Additionally, as shown in Figure 4, principles generated by the multi-agent LLM framework significantly improve ICL performance across all datasets compared to those generated by the single-agent framework using relatively weaker LLMs (FLAN-T5-XXL and FLAN-UL2). This improvement is consistent across all numbers of demonstrations selected for principle generation, with the exception of 16-shot principle generation on Irony2018. These results demonstrate that our multi-agent consolidation framework is essential for generating high-quality principles for downstream classification. The framework overcomes the limitations of weaker classifier LLM agents (selected primarily due to inference cost considerations) by first utilizing LLMs with better reasoning capabilities (Claude 3.5 Sonnet and Llama-3-70B-Instruct) as principle generator agents, and then further optimizing principles through consolidation.

Discussion and Conclusion

We introduce PRINCIPLE-BASED PROMPTING, implemented via a multi-agent framework, as a simple yet generic strategy to elicit deep reasoning capabilities of LLMs by providing them with principles to perform downstream classification tasks. We show its superior performance over single-agent frameworks, including vanilla prompting and other strong ICL strategies such as CoT (Wei et al. 2022), CARP (Sun et al. 2023b), and stepback prompting (Zheng et al. 2023). One of the key differences between our work and previous works that attempt to scaffold LLMs with self-elicited clues or ask high-level concepts and principles before tackling the problem lies in our approach: instead of prompting LLMs to extract abstract principles or superficial clues to answer a single question, we perform knowledge distillation at the task level by providing multiple demonstrations with or without labels and instructing LLMs to extract common patterns (principles) based on their analysis. Our intuition is that analyzing how to solve the same task under different scenarios can help generate general knowledge that is abstracted away from details and thus easily applicable to unseen data with different distributions. The principles generated this way are knowledge-intensive and task-specific, and thus more efficient than those generated by purely relying on LLMs’ general world knowledge obtained during the pretraining stage.
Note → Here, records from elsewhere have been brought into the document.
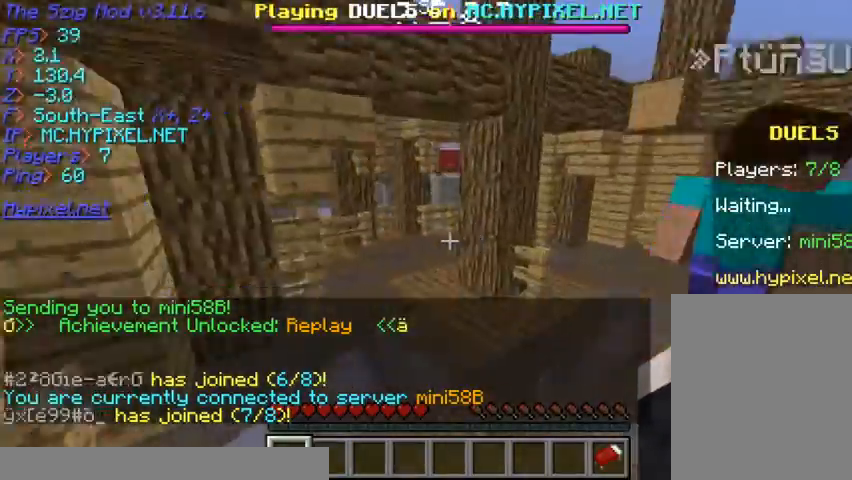
{"keys": ["w"], "mouse": [], "events": []}
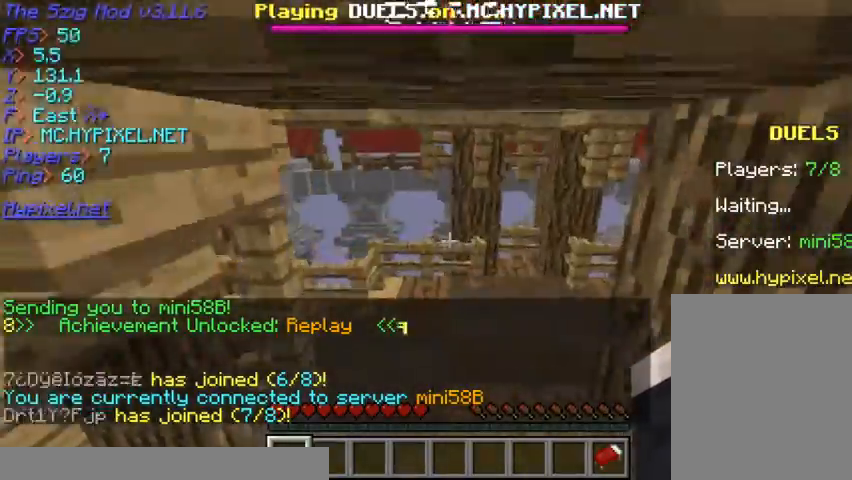
{"keys": ["w"], "mouse": ["left"], "events": [[467, "mouse_left", "down"]]}
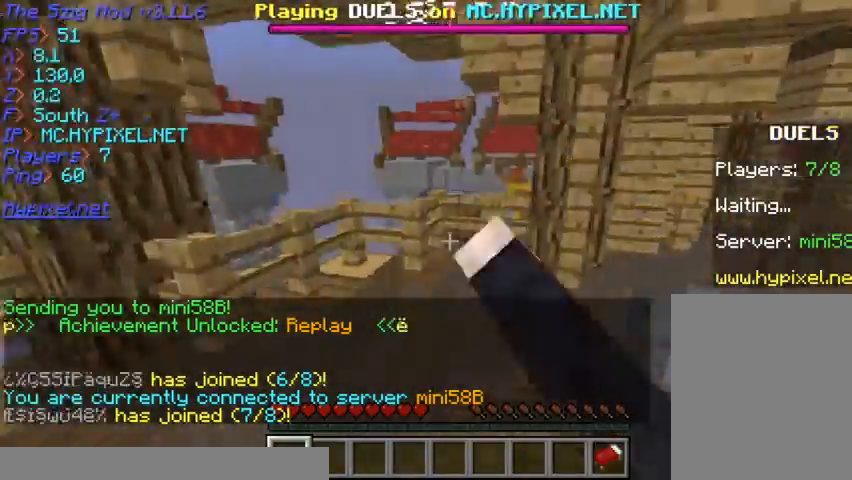
{"keys": ["w"], "mouse": ["left", "right"], "events": [[67, "mouse_left", "up"], [100, "mouse_left", "down"], [267, "mouse_left", "up"], [300, "mouse_right", "down"], [433, "mouse_left", "down"]]}
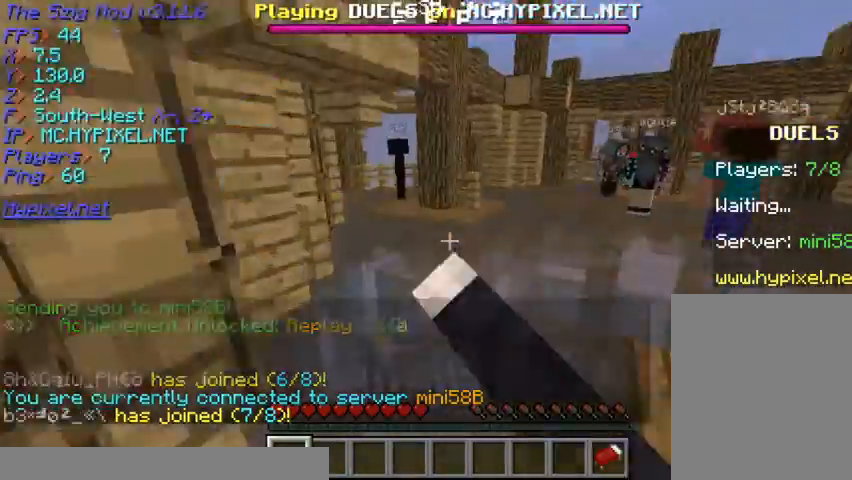
{"keys": ["w"], "mouse": ["left"], "events": [[267, "mouse_right", "up"], [333, "mouse_right", "down"], [400, "mouse_left", "up"], [467, "mouse_left", "down"], [500, "mouse_right", "up"]]}
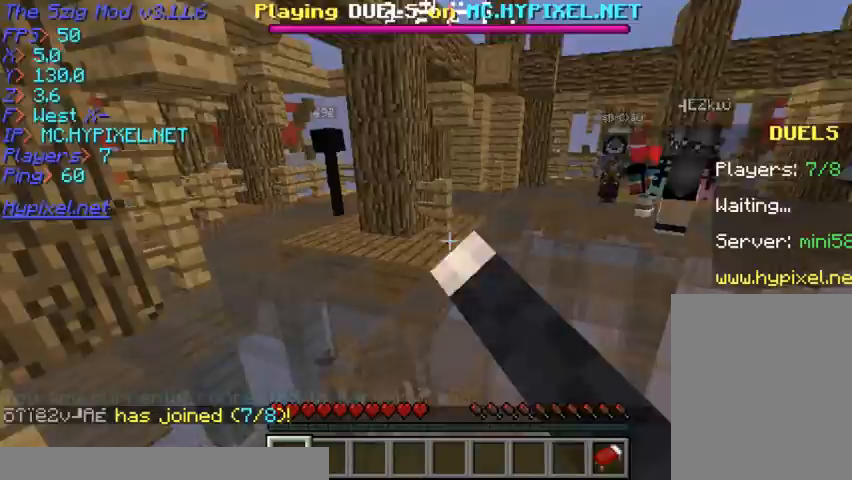
{"keys": ["w"], "mouse": ["left", "right"], "events": [[67, "mouse_right", "down"], [100, "mouse_left", "up"], [133, "mouse_left", "down"], [300, "mouse_left", "up"], [367, "mouse_left", "down"]]}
Because principle generation is performed at the task level, we show that by implementing the principle-based approach via a multi-agent consolidation framework, we can achieve significant performance improvement with only minimal additional inference costs for text classification tasks.

The competitive performance of our principle-based approach compared to few-shot ICL settings indicates that naively adding more demonstrations is not an efficient way to teach LLMs the input-label mapping relationship on new tasks. On one hand, sub-optimal sampling of demonstrations might provide a biased perspective for tackling the task, thus becoming insufficient to perform well on more complex or challenging examples. On the other hand, adding more demonstrations can potentially introduce more noise, as the vast amount of details contained in demonstrations is not only challenging for LLMs to comprehend but also distracting, since some details might be irrelevant for performing the classification task at hand. Accordingly, performance could be negatively impacted, as we observe in Table 2. In contrast, our PRINCIPLE-BASED approach abstracts away all these irrelevant details based on analysis across multiple demonstrations and presents only the most salient instructions for LLMs to focus on. It can serve as an alternative to the popular few-shot ICL approach for performing classification tasks, especially when inference costs and input token length are constraints imposed by certain LLMs.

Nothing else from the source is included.